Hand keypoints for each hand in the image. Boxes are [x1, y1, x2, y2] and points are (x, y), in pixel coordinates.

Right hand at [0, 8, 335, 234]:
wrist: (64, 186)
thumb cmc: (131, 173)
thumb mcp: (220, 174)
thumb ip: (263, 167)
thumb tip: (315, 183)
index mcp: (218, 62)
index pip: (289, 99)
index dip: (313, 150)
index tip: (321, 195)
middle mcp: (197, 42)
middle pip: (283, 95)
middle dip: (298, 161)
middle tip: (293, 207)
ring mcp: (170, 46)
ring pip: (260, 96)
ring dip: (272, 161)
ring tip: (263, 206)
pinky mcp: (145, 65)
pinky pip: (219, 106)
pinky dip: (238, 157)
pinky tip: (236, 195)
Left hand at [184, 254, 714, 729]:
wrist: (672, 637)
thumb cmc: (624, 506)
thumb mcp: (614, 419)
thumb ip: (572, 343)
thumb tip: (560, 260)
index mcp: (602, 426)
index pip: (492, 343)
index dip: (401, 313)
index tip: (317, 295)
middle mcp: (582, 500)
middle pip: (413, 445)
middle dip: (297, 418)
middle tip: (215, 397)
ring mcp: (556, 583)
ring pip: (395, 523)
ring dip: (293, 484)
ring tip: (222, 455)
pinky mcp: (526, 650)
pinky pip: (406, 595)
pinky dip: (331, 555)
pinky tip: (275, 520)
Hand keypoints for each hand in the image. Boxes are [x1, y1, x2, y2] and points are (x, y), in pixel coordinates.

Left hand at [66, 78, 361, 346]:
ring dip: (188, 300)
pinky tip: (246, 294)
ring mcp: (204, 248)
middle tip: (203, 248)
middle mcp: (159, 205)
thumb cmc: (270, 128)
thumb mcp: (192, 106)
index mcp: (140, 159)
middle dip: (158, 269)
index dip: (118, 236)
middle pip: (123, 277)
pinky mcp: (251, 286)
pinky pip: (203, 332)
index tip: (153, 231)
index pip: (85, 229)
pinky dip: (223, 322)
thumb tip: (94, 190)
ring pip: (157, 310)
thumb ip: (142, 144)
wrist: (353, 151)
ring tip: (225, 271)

□ □ □

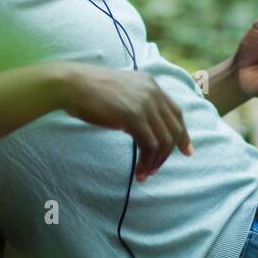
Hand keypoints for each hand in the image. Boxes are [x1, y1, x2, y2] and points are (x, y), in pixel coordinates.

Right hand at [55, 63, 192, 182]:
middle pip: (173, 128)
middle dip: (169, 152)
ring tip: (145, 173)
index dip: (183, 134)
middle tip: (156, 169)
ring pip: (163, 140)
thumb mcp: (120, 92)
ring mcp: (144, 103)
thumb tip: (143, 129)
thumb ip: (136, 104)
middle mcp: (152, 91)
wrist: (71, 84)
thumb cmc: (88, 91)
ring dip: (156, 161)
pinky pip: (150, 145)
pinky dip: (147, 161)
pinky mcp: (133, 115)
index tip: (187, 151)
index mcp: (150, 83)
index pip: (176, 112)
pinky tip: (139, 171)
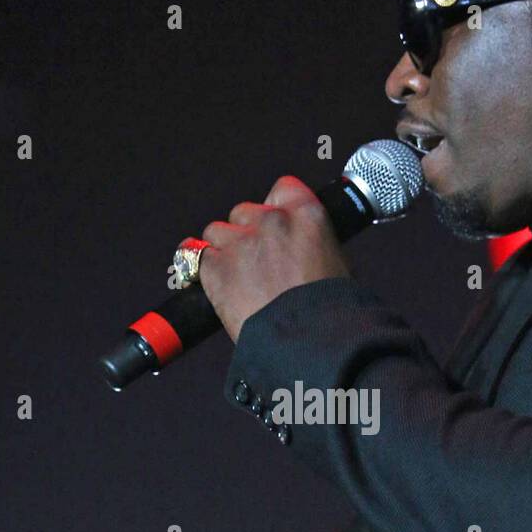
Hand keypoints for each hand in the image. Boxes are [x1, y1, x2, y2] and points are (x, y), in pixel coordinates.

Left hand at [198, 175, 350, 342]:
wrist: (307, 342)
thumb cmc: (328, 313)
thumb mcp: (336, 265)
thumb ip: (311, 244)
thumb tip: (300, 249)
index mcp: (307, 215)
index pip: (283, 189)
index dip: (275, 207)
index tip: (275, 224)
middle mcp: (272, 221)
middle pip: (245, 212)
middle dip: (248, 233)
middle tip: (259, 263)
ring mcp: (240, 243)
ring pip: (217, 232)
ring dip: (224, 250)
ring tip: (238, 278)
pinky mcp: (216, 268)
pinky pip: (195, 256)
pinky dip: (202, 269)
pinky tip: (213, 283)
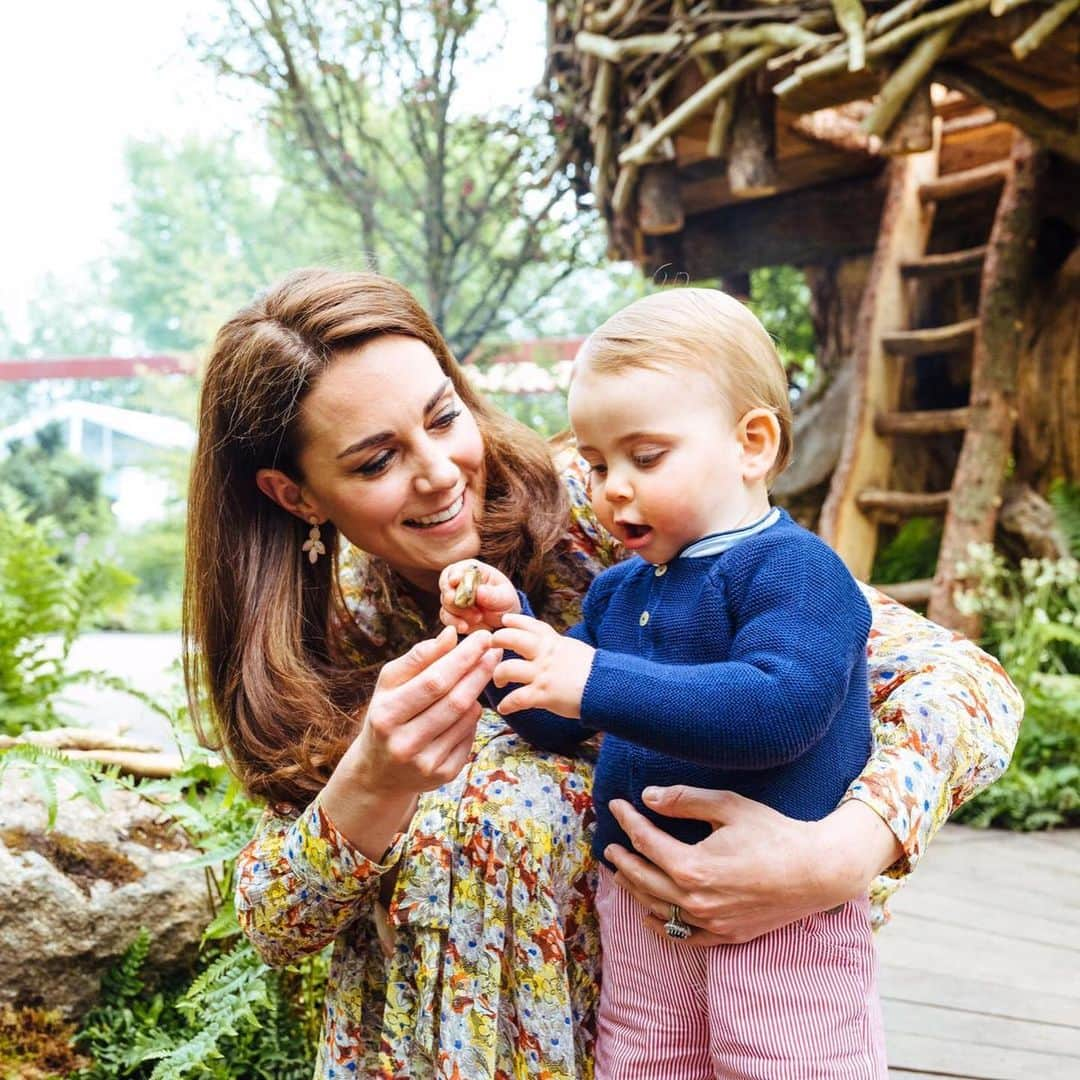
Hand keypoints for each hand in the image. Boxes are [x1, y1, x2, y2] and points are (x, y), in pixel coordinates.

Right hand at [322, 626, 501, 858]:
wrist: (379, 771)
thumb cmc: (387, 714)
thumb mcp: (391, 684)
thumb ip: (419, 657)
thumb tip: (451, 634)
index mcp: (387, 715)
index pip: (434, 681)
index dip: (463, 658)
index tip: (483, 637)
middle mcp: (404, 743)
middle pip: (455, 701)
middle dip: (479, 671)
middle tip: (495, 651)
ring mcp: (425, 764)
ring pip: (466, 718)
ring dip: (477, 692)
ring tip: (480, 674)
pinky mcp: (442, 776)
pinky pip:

□ □ □

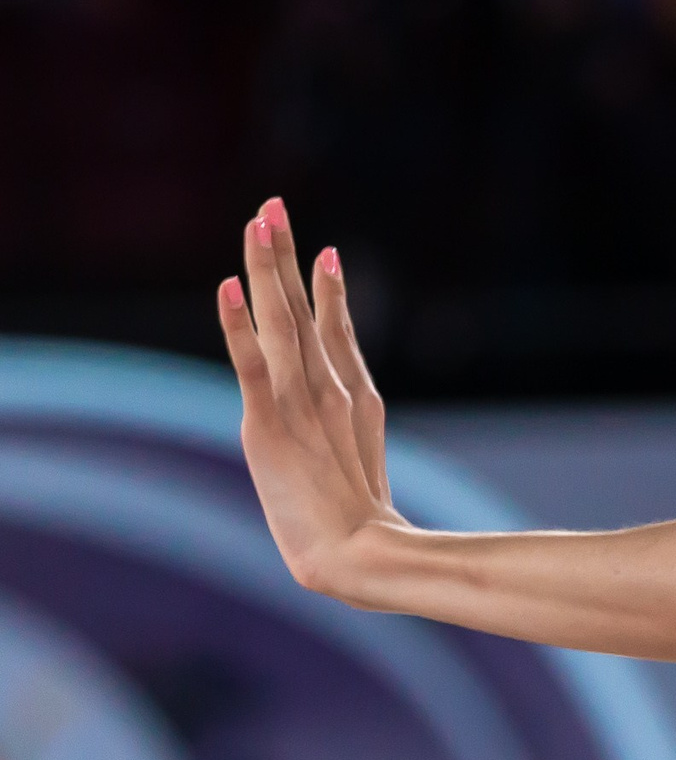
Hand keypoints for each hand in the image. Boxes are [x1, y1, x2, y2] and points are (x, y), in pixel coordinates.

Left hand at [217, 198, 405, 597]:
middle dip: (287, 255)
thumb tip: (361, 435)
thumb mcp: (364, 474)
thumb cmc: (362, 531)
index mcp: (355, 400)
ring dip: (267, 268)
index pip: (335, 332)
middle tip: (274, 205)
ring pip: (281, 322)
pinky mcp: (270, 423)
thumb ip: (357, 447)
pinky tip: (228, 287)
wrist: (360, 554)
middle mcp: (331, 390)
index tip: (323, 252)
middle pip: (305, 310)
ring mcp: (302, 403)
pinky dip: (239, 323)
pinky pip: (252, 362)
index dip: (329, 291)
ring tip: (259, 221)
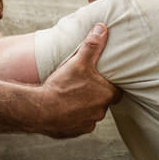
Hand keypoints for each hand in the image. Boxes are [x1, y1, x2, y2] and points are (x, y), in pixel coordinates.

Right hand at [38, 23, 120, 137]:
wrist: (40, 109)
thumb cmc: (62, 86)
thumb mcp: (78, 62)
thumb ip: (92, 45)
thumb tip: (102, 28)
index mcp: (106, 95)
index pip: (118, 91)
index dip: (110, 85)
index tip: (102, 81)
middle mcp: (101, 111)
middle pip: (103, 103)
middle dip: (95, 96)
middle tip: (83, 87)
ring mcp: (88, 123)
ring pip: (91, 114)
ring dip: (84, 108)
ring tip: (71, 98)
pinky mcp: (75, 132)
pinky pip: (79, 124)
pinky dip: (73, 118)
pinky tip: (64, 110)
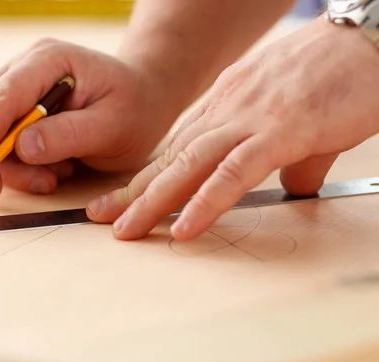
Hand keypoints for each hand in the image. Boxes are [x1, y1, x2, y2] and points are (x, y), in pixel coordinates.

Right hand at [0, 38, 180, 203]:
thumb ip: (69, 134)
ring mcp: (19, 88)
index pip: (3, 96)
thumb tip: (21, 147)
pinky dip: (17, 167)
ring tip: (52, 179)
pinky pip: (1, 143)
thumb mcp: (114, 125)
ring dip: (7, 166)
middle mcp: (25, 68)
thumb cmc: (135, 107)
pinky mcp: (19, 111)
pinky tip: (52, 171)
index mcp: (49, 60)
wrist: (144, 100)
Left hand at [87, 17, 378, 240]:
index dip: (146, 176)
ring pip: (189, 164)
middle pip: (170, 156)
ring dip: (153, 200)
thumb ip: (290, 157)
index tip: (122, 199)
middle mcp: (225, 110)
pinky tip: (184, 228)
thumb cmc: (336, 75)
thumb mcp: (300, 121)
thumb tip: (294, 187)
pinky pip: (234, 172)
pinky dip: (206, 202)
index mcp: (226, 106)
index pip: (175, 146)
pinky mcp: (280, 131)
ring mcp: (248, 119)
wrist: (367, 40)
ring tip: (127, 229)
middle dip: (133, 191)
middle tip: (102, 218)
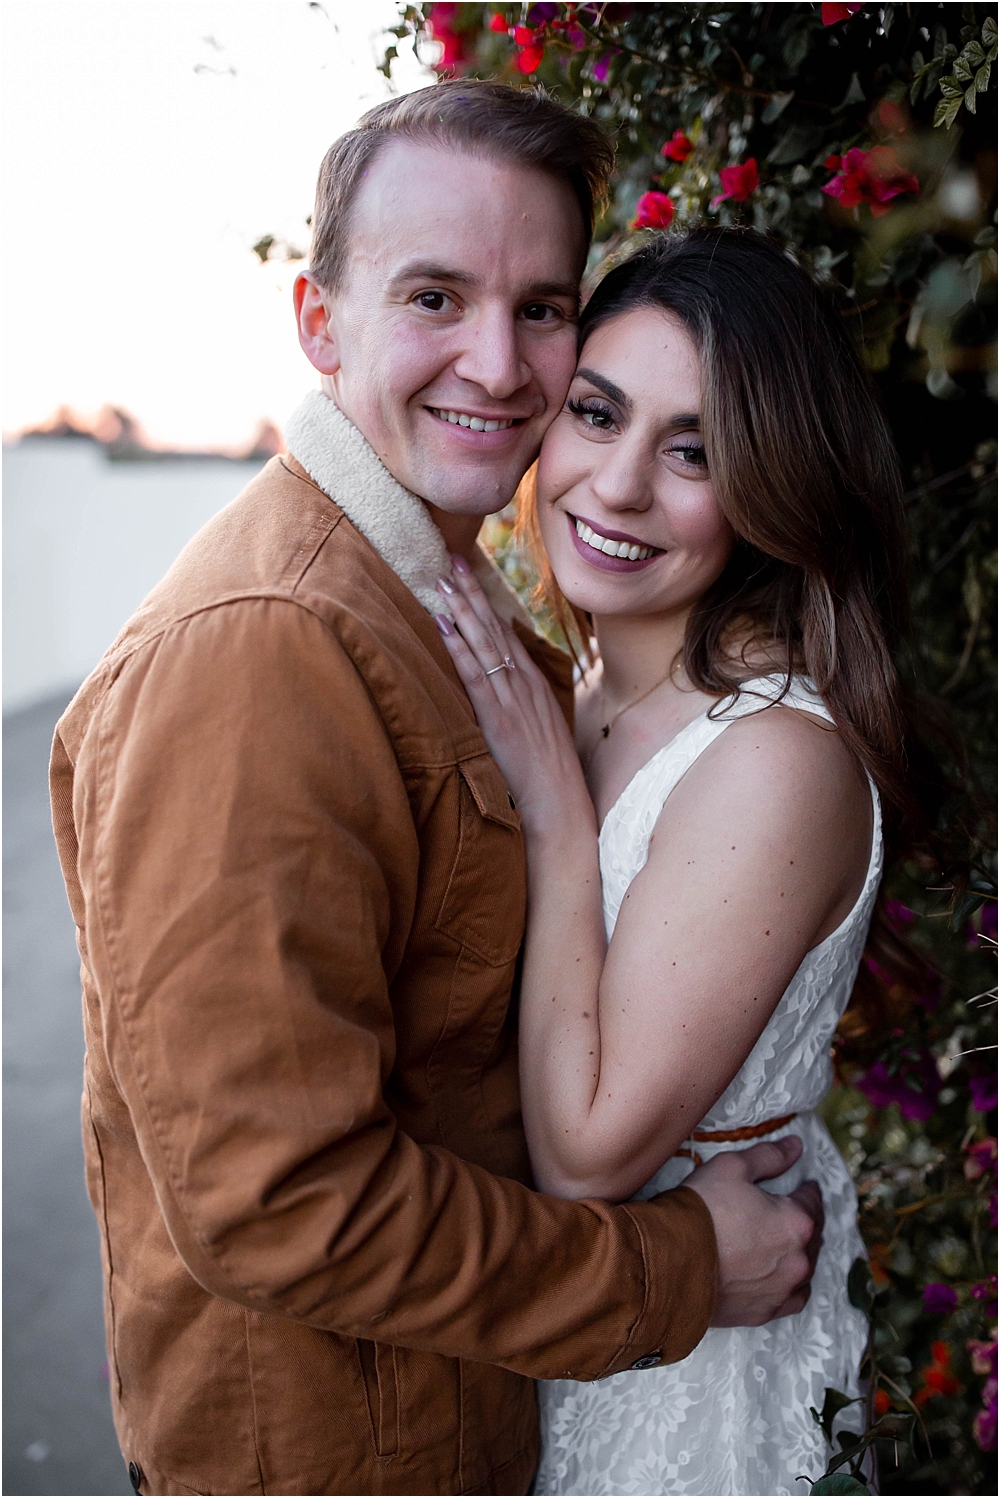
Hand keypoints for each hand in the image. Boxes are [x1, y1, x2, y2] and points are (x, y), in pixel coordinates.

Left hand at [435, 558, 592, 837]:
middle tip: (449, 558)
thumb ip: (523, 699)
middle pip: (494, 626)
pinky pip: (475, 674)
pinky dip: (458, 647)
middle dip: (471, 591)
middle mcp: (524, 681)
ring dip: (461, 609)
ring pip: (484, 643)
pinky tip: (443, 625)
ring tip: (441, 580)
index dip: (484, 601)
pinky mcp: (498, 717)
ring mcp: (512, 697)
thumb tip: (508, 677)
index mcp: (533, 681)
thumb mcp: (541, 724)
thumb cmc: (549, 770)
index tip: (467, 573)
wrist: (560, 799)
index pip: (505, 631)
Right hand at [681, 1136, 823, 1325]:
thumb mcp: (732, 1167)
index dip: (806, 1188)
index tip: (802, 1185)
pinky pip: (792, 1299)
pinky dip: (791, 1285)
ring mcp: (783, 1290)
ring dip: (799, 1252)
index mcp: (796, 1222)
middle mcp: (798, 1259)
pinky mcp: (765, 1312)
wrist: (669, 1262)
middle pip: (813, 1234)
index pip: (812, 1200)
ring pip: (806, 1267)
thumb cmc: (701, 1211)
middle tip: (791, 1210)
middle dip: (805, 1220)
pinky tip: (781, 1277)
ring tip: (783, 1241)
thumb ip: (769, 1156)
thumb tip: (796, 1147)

□ □ □

→ **Instructions to follow**: Some of the data mentions "Left". Copy every line where it does.

→ **Your response**:
Left hand at [184, 254, 714, 729]:
Left hand at [66, 78, 361, 346]:
Left hand at [198, 175, 350, 342]:
Left hand at [217, 198, 405, 597]:
Left hand at [87, 17, 378, 240]:
Left hand at [435, 558, 592, 837]:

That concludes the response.